## REQUEST 1
Retype the stretch of the Kombatan seminar thread from "## knifeman.dk (May 24, 2002)" through "material was covered?".
## REQUEST 2
According to the Kombatan seminar thread, in what city was the seminar held?

## TEXT SHOWN
____________________

# Kombatan seminar in Denmark



## knifeman.dk (May 24, 2002)

This is just to tell you that we had a great seminar here in Denmark with GM Ernesto Presas, Master Roger Solar and Master Randy Remolin on May 18/19 2002 in Aarhus.
You will find many pictures from the seminar on www.arnis.dk
:asian: sincerely Knifeman.dk


----------



## arnisador (May 24, 2002)

What material was covered?


----------



## knifeman.dk (May 27, 2002)

GM Presas started out with sinawalis both ordinary and advanced, afterwards we went on to double sticks, different striking patterns and many counters both modern and classical arnis.
Then we went into single stick, angels of attack, disarms, lockings, flow drills, palit - palit (1-1) and getting into fighting mode.
GM taught Bankaw, dulodulo, daga - all the angels of attack, counters, blockings, locks, disarms, empty hands vs.  etc. 
Then we covered Mano de mano.

____________________

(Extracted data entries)
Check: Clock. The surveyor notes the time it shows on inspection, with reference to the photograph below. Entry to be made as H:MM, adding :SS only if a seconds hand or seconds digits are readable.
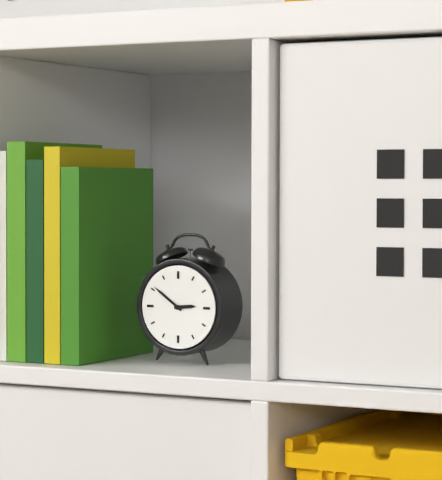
2:51
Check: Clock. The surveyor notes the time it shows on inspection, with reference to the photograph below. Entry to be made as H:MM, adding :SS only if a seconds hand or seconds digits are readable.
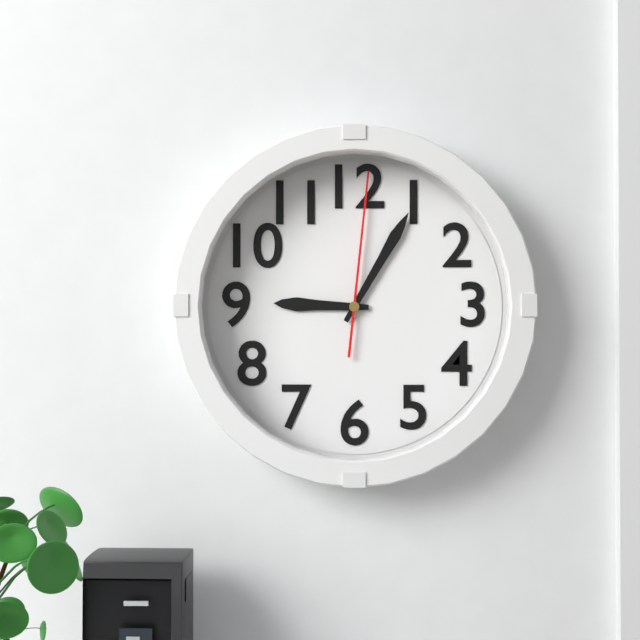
9:05:01
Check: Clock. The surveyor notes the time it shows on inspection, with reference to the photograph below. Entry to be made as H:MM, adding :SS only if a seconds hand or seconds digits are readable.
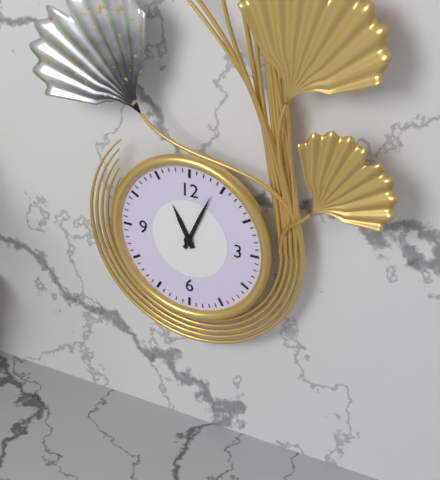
11:04
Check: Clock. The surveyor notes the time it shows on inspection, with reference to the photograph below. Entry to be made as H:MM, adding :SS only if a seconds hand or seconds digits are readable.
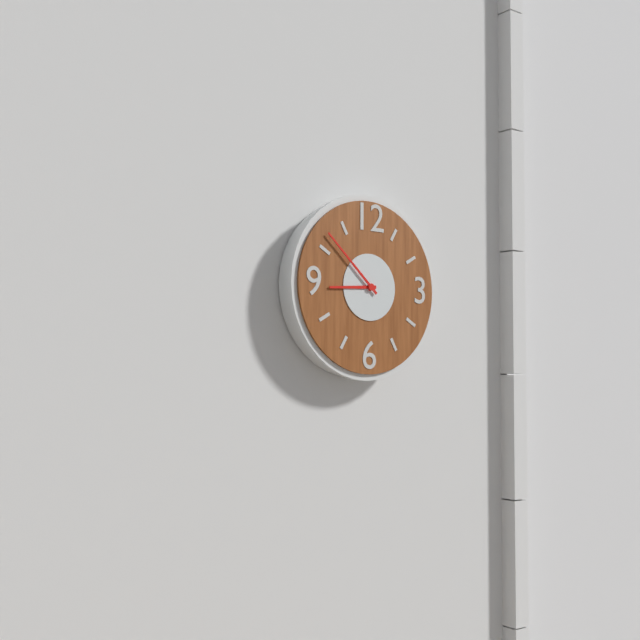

____________________

## FULL SOLUTION 1
## knifeman.dk (May 24, 2002)

This is just to tell you that we had a great seminar here in Denmark with GM Ernesto Presas, Master Roger Solar and Master Randy Remolin on May 18/19 2002 in Aarhus.
You will find many pictures from the seminar on www.arnis.dk
:asian: sincerely Knifeman.dk


----------



## arnisador (May 24, 2002)

What material was covered?

## FULL SOLUTION 2
Aarhus